O pessoal reunido usava assiduamente o termo “comunidade” para designar nosso povo, e o professor Eduardo alertou: “Olha gente, nós devemos ter um certo cuidado em usar a expressão, pois, comunidade é um grupo organizado… E nós não somos organizados enquanto povo”. Houve apenas uns segundos de reflexão por parte do grupo… Que logo ignorou a observação e o termo continuou e é utilizado aleatória e indevidamente, até o dia hoje.
Outra observação, diga-se procedentíssima, que este militante, o professor Eduardo, deu foi a de que “a nossa luta era bilenar”. No que foi também olvidado. Para o negro brasileiro a discriminação começa em 1888, quando da falsa “abolição da escravatura”, hoje já desmascarada.
De fato, a nossa luta, enquanto afros-descendentes, tem início entre os séculos VIII a VI antes de Cristo. Quando, os gregos e romanos iniciam suas incursões ao Norte da África e a fazer seus primeiros prisioneiros e transformá-los em prisioneiros escravos. O que torna estes nos nossos primeiros ancestrais escravizados.

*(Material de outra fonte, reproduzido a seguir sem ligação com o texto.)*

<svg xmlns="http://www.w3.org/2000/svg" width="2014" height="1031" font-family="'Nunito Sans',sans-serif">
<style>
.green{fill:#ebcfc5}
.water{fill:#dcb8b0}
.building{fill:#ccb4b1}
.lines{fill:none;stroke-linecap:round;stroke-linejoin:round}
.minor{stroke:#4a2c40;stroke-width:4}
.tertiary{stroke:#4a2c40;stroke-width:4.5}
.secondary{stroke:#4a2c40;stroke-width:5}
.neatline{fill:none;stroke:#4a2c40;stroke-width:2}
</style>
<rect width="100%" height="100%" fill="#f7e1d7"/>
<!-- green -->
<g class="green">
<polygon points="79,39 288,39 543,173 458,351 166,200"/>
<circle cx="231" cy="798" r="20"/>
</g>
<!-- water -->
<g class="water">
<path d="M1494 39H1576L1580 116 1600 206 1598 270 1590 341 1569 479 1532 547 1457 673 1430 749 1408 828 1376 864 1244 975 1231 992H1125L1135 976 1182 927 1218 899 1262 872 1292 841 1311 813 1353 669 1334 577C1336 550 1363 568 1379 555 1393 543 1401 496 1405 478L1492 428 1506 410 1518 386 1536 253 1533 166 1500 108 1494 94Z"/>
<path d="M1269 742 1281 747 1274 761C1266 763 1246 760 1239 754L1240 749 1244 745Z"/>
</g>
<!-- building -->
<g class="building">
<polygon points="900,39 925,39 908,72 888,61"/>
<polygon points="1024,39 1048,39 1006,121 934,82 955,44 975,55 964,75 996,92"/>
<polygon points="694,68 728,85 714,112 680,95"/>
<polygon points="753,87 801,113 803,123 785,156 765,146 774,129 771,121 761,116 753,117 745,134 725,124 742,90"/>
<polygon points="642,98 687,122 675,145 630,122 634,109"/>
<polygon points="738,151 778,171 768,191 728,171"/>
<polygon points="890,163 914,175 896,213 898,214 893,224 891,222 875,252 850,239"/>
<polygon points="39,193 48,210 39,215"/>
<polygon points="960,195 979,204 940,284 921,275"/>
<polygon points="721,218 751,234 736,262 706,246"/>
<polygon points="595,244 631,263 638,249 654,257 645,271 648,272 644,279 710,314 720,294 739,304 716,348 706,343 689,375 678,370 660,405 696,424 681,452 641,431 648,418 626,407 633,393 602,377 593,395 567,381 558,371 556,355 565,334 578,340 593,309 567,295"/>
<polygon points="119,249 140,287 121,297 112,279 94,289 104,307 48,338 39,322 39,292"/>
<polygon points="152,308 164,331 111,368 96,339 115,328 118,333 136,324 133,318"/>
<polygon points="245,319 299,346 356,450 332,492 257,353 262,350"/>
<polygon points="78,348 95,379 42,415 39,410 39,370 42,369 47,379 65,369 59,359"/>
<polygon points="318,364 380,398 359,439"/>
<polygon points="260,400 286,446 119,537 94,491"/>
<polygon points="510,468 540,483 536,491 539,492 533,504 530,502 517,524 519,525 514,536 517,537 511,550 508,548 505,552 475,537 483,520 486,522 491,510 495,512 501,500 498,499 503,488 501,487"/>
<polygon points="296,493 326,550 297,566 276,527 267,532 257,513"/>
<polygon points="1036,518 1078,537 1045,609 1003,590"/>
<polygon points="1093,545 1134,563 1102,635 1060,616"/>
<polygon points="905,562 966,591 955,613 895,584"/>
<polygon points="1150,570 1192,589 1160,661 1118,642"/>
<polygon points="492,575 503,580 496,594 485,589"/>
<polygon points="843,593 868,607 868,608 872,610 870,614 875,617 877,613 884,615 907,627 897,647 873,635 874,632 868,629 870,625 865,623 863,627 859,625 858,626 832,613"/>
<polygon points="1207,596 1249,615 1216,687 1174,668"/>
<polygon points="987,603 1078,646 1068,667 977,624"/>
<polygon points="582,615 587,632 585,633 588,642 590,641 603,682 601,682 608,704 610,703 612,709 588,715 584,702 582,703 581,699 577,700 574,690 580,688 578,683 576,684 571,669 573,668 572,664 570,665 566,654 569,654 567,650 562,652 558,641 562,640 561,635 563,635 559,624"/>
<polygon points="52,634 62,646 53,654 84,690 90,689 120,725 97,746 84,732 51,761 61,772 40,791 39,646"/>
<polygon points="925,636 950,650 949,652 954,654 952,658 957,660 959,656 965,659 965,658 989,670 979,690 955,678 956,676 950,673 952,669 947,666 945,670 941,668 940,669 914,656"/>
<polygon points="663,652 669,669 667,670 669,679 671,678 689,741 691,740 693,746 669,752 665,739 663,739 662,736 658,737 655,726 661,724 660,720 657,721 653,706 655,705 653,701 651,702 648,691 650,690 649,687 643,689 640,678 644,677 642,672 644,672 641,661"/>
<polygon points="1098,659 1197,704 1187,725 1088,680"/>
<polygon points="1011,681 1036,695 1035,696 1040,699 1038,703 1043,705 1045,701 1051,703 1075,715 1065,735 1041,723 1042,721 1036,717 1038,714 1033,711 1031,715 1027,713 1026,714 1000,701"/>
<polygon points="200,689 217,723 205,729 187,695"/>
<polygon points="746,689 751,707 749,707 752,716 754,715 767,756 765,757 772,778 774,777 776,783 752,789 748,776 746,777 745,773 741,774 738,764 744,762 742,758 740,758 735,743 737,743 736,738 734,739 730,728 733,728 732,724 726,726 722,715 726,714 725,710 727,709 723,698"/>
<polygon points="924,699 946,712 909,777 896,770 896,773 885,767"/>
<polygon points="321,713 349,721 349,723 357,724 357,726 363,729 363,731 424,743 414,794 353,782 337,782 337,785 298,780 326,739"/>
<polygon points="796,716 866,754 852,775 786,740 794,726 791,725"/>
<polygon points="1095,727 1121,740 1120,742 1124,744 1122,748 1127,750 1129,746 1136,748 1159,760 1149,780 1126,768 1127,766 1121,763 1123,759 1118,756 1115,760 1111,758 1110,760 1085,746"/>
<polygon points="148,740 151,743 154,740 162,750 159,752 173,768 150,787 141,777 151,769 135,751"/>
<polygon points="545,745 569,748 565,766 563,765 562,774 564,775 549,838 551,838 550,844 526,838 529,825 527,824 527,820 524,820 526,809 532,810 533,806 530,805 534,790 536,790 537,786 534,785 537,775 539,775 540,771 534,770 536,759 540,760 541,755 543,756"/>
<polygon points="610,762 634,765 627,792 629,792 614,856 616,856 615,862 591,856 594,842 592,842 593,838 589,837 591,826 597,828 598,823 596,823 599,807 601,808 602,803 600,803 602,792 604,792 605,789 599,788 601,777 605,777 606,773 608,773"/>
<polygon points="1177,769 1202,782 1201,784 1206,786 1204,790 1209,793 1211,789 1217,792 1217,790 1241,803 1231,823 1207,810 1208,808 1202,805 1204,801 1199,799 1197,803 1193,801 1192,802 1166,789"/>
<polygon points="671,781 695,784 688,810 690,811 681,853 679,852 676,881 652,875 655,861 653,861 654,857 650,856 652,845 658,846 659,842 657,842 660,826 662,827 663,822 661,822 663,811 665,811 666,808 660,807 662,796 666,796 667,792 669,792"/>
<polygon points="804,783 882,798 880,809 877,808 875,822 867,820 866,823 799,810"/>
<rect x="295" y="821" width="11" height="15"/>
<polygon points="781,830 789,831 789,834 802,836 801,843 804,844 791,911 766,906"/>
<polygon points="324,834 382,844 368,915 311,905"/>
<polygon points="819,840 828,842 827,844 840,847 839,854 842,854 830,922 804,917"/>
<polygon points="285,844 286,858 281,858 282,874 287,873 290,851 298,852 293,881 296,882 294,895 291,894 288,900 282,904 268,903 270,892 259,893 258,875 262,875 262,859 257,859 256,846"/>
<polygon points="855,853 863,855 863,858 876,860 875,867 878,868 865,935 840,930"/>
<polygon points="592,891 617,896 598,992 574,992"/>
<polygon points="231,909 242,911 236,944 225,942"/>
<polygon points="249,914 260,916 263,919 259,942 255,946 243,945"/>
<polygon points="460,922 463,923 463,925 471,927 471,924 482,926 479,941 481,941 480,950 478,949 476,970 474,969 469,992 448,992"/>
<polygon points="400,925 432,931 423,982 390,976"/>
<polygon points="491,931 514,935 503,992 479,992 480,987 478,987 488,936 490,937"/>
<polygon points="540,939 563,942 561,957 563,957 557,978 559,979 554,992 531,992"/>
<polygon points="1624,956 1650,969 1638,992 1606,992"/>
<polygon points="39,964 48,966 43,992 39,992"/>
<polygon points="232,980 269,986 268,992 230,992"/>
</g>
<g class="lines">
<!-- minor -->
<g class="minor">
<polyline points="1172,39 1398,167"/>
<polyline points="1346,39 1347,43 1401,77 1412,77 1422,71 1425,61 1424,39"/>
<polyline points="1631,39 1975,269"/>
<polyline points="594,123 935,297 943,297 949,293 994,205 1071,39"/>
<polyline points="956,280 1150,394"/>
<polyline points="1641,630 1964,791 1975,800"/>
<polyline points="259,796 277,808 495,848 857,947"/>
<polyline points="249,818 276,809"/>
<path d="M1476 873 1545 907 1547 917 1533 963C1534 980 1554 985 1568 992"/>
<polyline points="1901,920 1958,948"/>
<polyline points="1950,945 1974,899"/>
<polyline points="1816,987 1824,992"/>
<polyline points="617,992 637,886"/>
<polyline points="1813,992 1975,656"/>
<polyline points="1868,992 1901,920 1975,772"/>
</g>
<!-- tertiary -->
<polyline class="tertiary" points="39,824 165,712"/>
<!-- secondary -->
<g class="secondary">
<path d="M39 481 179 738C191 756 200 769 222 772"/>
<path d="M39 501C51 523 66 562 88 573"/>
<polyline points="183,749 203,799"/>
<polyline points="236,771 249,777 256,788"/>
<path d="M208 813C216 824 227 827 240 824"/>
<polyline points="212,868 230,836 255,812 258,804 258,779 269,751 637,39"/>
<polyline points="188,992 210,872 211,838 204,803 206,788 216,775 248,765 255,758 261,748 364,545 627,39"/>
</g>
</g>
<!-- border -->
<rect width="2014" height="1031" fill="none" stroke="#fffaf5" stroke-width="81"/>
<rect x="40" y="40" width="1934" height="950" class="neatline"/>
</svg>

Posteriormente, já na Era Cristã, durante os séculos VIII, XI e X, vieram os povos semitas (judeus e árabes), que herdaram a prática dos gregos e romanos. Daí foram retirados mais milhões, ou talvez bilhões, através dos séculos, de africanos de suas terras, e levados para fora de seu habitat natural. Formando, desse azar, o início da diáspora negra na Europa e no Oriente Médio.
E ainda mais tarde, a partir do século XV desta nossa Era, os europeus entram na disputa, e os primeiros africanos começam a serem transladados pelo Oceano Atlântico com destino à Europa Ocidental e Açores.
Para a América, objetivamente, o tráfico tem início no século XVI. Quando os primeiros africanos aprisionados, em África, começam a ser transladados para às Américas, pelos portugueses e espanhóis… E começa a nossa particular desdita.